Sekiz Adımda Hedefinize Ulaşın - Gizli İkna Taktikleri / Kevin Hogan
1. Hedeflenenin sorununu/durumunu belirleyin.
Bu, hedefinizin tekrar
denemek istemediği şeydir. Bu, yüksek maliyetler, aşırı iş gücü kullanımı,
kaynakların boşa harcanması, verimsiz reklam kampanyaları, (ürün ya da
hizmetlerinizin çözebileceği) ters giden herhangi bir şey olabilir.
2. Müşterinizin, bu sorunla yaşamaya devam ettiği sürece
ödeyeceği bedelin, sıkıntı verici derecede yüksek olacağını anlamasını
sağlayın.
Bu taktiğin ardında
etkili bir psikolojik ilke vardır. Ürünlerinizin, hizmetlerinizin sunabileceği
olası çözümlerden söz etmeden önce, acı düğmesine basın.
3. Müşterilerinizin/iş ortaklarınızın tercih
edebilecekleri bir durum belirlemesi yapın.
Şu andaki durumlarından
daha iyi bir durum seçmelerini sağlamanız büyük önem taşımaktadır. Kimi zaman,
“Ne olmasını isterdiniz?” ya da “Sizin açınızdan mükemmel sonuç ne olurdu?” gibi
basit bir soru bunu sağlayacaktır.
4. Müşterilerinizin bu yeni durumun sonuçlarını dile
getirmesini sağlayın.
Bu işlem, yeni durumu
benimsemelerine yardımcı olmanız açısından yaşamsal öneme sahiptir. Bu aşamada
da soracağınız sorular etkili olacaktır.

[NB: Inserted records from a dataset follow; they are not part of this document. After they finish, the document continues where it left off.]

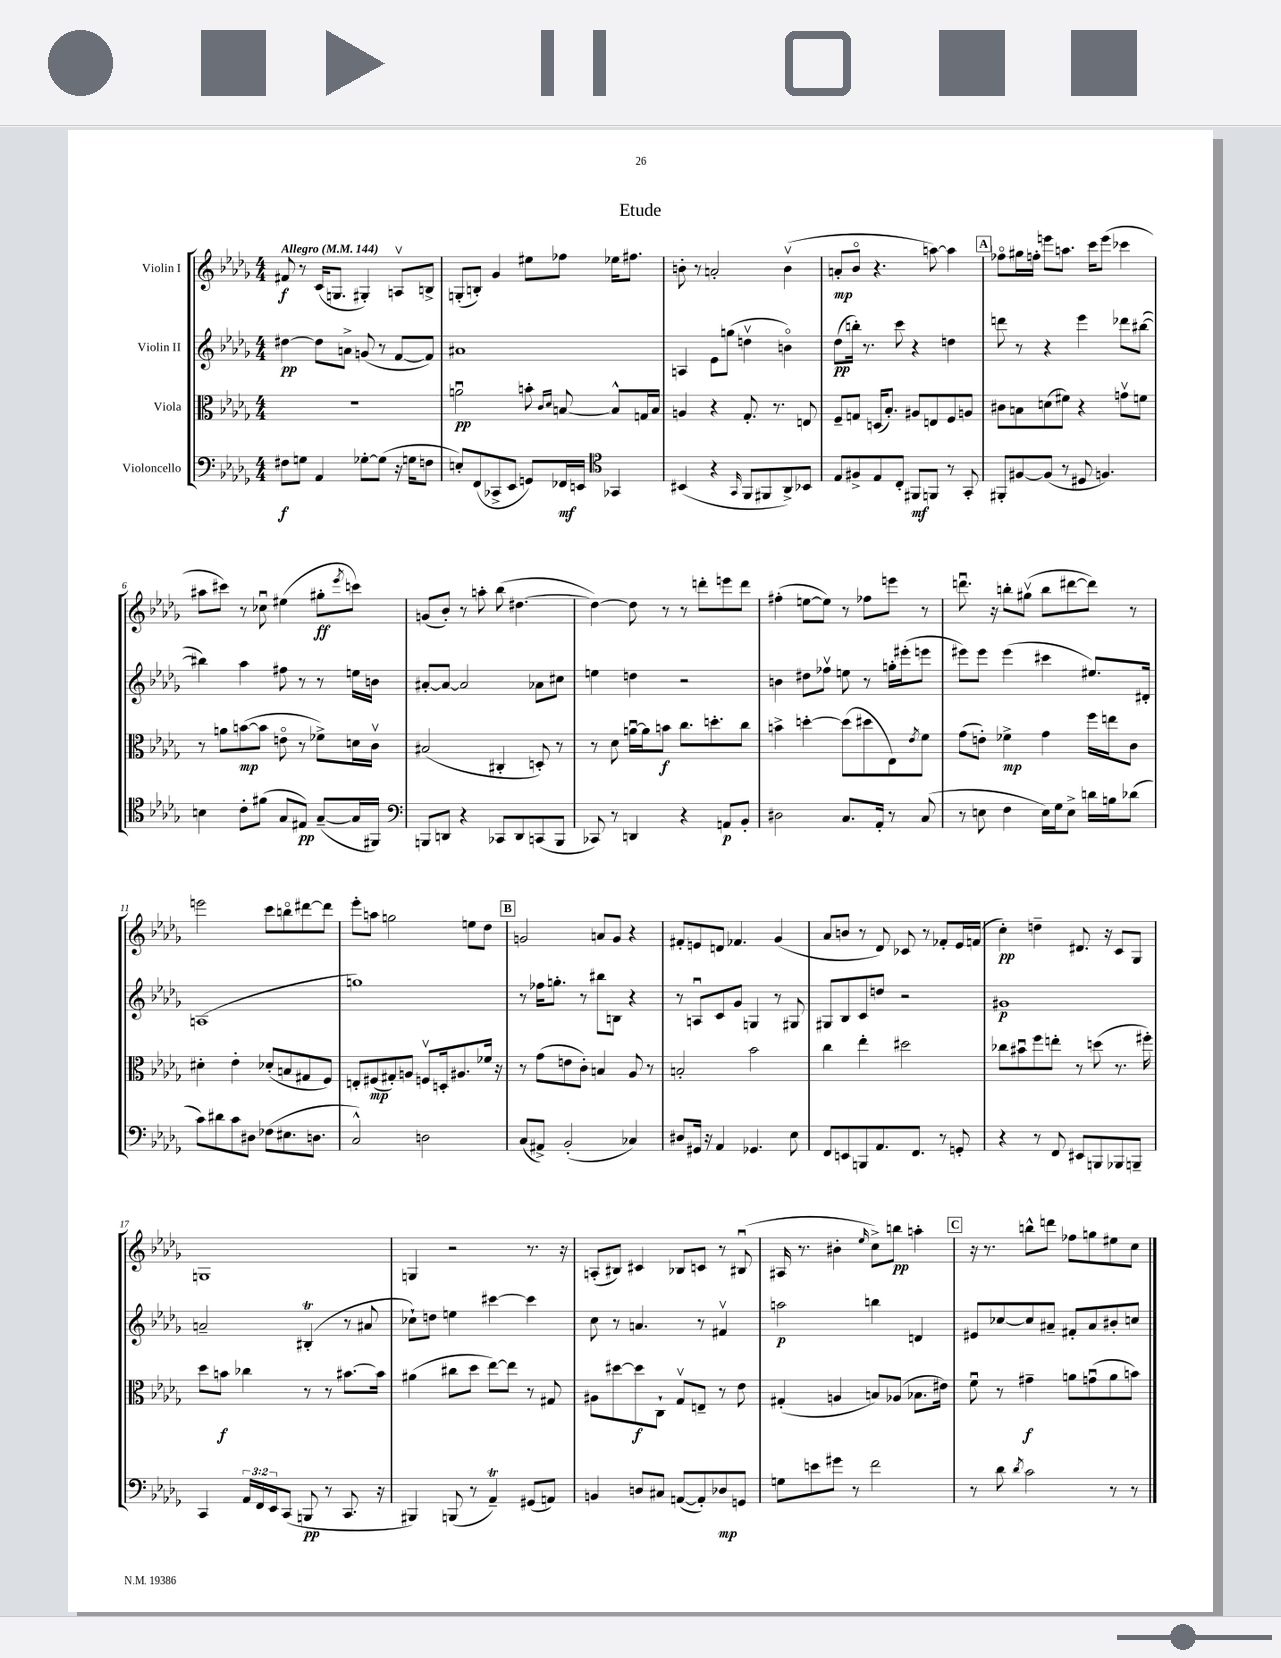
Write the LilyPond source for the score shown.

\header { title = "Etude" }
<<
\new StaffGroup <<
\new Staff = "s0" \with { instrumentName = "Violin I" } {
    \clef treble \key des \major \numericTimeSignature \time 4/4 \tempo "Allegro" 4 = 144
    fis'8\f r8 c'16( g8. gis4-.) a8\upbow b8-> |
    g8-.( b8-.) ges'4 eis''8 fes''8 ees''16 fis''8. |
    b'8-. r8 a'2-. b'4\upbow( |
    a'8-.\mp bes'8\flageolet r4. a''8~) a''4 |
    \mark \markup { \box "A" } fes''8\flageolet gis''16 f''16-. e'''8 a''8. c'''16 e'''8( ces'''4 |
    ais''8 cis'''8) r8 ces''8\downbow eis''4( gis''8-.\ff \acciaccatura { ees'''8 } c'''8) |
    g'8( bes'8-.) r8 a''8-. bes''8( dis''4.~ |
    dis''4~) dis''8 r8 r8 d'''8-. e'''8 d'''8 |
    fis''4-.( e''8~ e''8) r8 fes''8 e'''8 r8 |
    d'''8.\downbow r16 b''8-. gis''8\upbow( b''8 dis'''8~ dis'''8) r8 |
    e'''2 c'''8 b''8\flageolet dis'''8~ dis'''8 |
    ees'''8-. a''8 g''2 e''8 des''8 |
    \mark \markup { \box "B" } g'2 a'8 g'8 r4 |
    fis'8-. e'8 d'8 fes'4. ges'4( |
    aes'8 b'8 r8 des'8) ces'8 r8 fes'8-. ees'16 f'16( |
    c''4-.\pp) d''4-- dis'8. r16 c'8 ges8 |
    g1 |
    g4 r2 r8. r16 |
    a8-.( bis8) cis'4 bes8 c'8 r8 bis8\downbow( |
    ais16 r8. bis'4-. \grace { ees''16 } c''8->) b''8\pp a''4-. |
    \mark \markup { \box "C" } r16 r8. b''8-^ d'''8 fes''8 g''8 eis''8 c''8 \bar "|." |
}
\new Staff = "s1" \with { instrumentName = "Violin II" } {
    \clef treble \key des \major \numericTimeSignature \time 4/4
    dis''4~\pp dis''8 a'8-> g'8( r8 f'8~ f'8) |
    ais'1 |
    a4 ees'8 g''8( d''4\upbow b'4\flageolet) |
    des''8\pp( b''16-.) r8. c'''8 r4 d''4 |
    \mark \markup { \box "A" } d'''8 r8 r4 ees'''4 des'''8 bis''8~( |
    bis''4) aes''4 fis''8 r8 r8 e''16 b'16 |
    ais'8~-. ais'8~ ais'2 aes'8 cis''8 |
    e''4 d''4 r2 |
    b'4 dis''8 fes''8\upbow e''8 r8 g''16-. eis'''16-.( e'''8 |
    eis'''8) eis'''8 eis'''4( cis'''4 eis''8.) dis'16-. |
    a1( |
    g''1) |
    \mark \markup { \box "B" } r8 fes''16 g''8.-. r8 bis''8 b8 r4 |
    r8 a8\downbow c'8 ges'8 g4 r8 gis8 |
    gis8 bes8 c'8 d''8 r2 |
    gis'1\p |
    a'2-- bis4-.\trill( r8 ais'8 |
    ces''8-!) d''8 e''4 cis'''4~ cis'''4 |
    c''8 r8 a'4. r8 fis'4\upbow |
    a''2\p b''4 d'4 |
    \mark \markup { \box "C" } eis'8 ces''8~ ces''8 ais'8-- fis'8-. ais'8 bis'8-. c''8 \bar "|." |
}
\new Staff = "s2" \with { instrumentName = "Viola" } {
    \clef alto \key des \major \numericTimeSignature \time 4/4
    R1 |
    a'2\downbow\pp b'8-. \grace { c'16 des'16 } b8~ b8-^ g16 b16 |
    a4 r4 ges8.-. r8. e8 |
    f8-- g8 d16( bes8.-.) ais8 e8 f8 a8 |
    \mark \markup { \box "A" } cis'8 b8 d'8( fis'8) r4 g'8\upbow f'8 |
    r8 a'8 b'8~\mp( b'8 e'8\flageolet r8 fes'8->) d'16 c'16\upbow |
    bis2( cis4-. d8-.) r8 |
    r8 des'8 a'16~\downbow a'16 b'8\f c''8. d''8.-. c''8 |
    b'4-> d''4~-. d''8( dis''8 ees8) \acciaccatura { ees'8 } f'8 |
    ges'8( e'8-.) fes'4->\mp ges'4 f''16 e''16 c'8 |
    dis'4-. ees'4-. des'8-.( b8 gis8 f8) |
    e8-. fis8\mp( gis8-.) a8 f8\upbow d16-. ais8. fes'16 r16 |
    \mark \markup { \box "B" } r8 ges'8( e'8 c'8-.) b4 aes8 r8 |
    b2-. bes'2 |
    c''4 ees''4-. dis''2 |
    ces''8 bis'8\downbow f''8 e''8-. r8 d''8( r8. fis''16-.) |
    des''8 b'8\f ces''4 r8 r8 bis'8.~ bis'16 |
    ais'4( cis''8 des''8 ees''8~) ees''8 r8 gis8 |
    ais8 dis''8~ dis''8\f c8-! ges8\upbow e8-- r8 ees'8 |
    gis4-.( a4 b8) aes8( bes8. eis'16) |
    \mark \markup { \box "C" } f'8\downbow r8 gis'4--\f a'8 g'8\downbow( a'8 b'8) \bar "|." |
}
\new Staff = "s3" \with { instrumentName = "Violoncello" } {
    \clef bass \key des \major \numericTimeSignature \time 4/4 \override Staff.TupletNumber.text = #tuplet-number::calc-fraction-text
    fis8\f g8 aes,4 ges8~-. ges8( r16 g16 f8 |
    e8-.) f,8( ces,8-> ees,8 g,8) fes,16\mf e,16 \clef tenor ges,4 |
    bis,4( r4 \grace { ges,16 } f,8 fis,8 aes,8->) bes,8 |
    ees8 fis8-> ees8 c8-. fis,8\mf f,8 r8 ges,8-. |
    \mark \markup { \box "A" } fis,8-. fis8~ fis8( r8 dis8 f4.) |
    b4 c'8-. fis'8( ges8 eis8\pp) ges8~--( ges16 fis,16) |
    \clef bass b,,8 d,8 r4 ces,8 d,8 c,8( b,,8 |
    ces,8) r8 d,4 r4 a,8\p bes,8-. |
    dis2 c8. aes,16-. r8 c8( |
    r8 e8 f4 e16) ges16 e8-> d'16 b16 des'8( |
    c'8) dis'8 c'8 dis8 fes8( eis8. d8. |
    c2-^) d2 |
    \mark \markup { \box "B" } c8( ais,8->) bes,2-.( ces4) |
    dis8 gis,16 r16 aes,4 ges,4. ees8 |
    f,8 e,8 b,,8 aes,8. f,8. r8 g,8-. |
    r4 r8 f,8 eis,8 b,,8 bes,,8 b,,8-- |
    c,4 \tuplet 3/2 { aes,16 f,16 ees,16 } c,8( b,,8\pp r8 c,8. r16 |
    bis,,4) b,,8( r8 aes,4--\trill) gis,8( a,8) |
    b,4 d8 cis8 a,8~( a,8-.) des8\mp g,8 |
    g8 e'8 gis'8 r8 f'2 |
    \mark \markup { \box "C" } r8 des'8 \acciaccatura { des'8 } c'2 r8 r8 \bar "|." |
}
>>
>>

Genellikle, “Bu yeni durum sizin
açınızdan ve şirketiniz açısından ne ifade edecektir?” gibi basit bir soru
yeterli olacaktır. Bu soruya yanıt vermekle, kendilerini sizin ürün ve
hizmetlerinize yönlendirecek yeni bir düşünce biçimi oluşturmaya başlayacaklardır.
5. Tercih ettikleri bu yeni durumun gerçekten
istedikleri şey olduğundan emin olmalarını sağlayın.
Müşterileriniz/iş
ortaklarınız kimi zaman size, duymak istediğinizi düşündükleri şeylerden söz
edecektir. Böyle bir tutumun kimseye bir yararı yoktur. Gerçeği anlatmalarını
sağlamalısınız. Sizinle işbirliği yapmaya “evet” demelerini ve bu kapsamdaki
tüm davranışları gerçekleştirmelerini sağlayacak, sürdürülebilir, gerçek ve
somut davranışları; ancak, kendilerine ve size karşı dürüst davranmaları durumunda
ortaya çıkarabilirsiniz.
6. Bu yeni
durumun müşteriniz/iş ortağınız açısından gerçekten iyi olacağına emin
olmalısınız.
Kısa vadeli, uygunsuz
bir satış gerçekleştirmek, uzun vadede ne sizin ne de şirketinizin ünü
açısından bir yarar getirmeyecektir. Hayır, asıl isteğiniz, müşterinizin ürün
vehizmetlerinizden gerçekten yararlanmasıdır. Dolayısıyla, samimi ve gerçek bir
çözüm olduğundan emin olmalısınız.
7. Yargılamayın.
Müşterinizin ya da iş
ortağınızın size ters gelen tepkilerini yargılamakta acele etmeyin. Sizinle
karşılaşmadan önce, sizinkinden farklı bir görüş benimsemiş olabilir.
Müşterinizi anlamaya çalışın. Bunu gerçekleştirdiğiniz an, tepkileri size daha
anlamlı gelmeye başlayabilir, mesajınızla yüzde yüz uyumlu görüşler dile
getirdiklerinin farkına varabilirsiniz.
8. Hedeflediğiniz kişiye, asla hatalı olduğunu
söylemeyin.
“Müşteri her zaman
haklıdır” sözünü aklınızdan çıkarmayın. Bu söz her zaman doğru olmasa bile,
yine da aklınızda yer etmesi gereken bir uyarı işlevi görecektir. Birileri size
yanıldığınızı söylese neler hissederdiniz? Tahminen savunmaya geçerek, aslında
ne kadar haklı olduğunuzu kanıtlama çabasına girerdiniz. Bu yolla mevcut
tutumunuza iyice yapışırdınız. Müşterileriniz de aynen bu şekilde tepki
gösterecektir. Onlara hatalı olduklarını, geçen yıl rakibinizin ürünlerini
almakla hata yapmış olduklarını asla söylemeyin. Böyle bir durumda
müşterileriniz hemen sizin ürünlerinizi satın almanın da bir hata olup
olmayacağını düşünmeye başlayacaktır.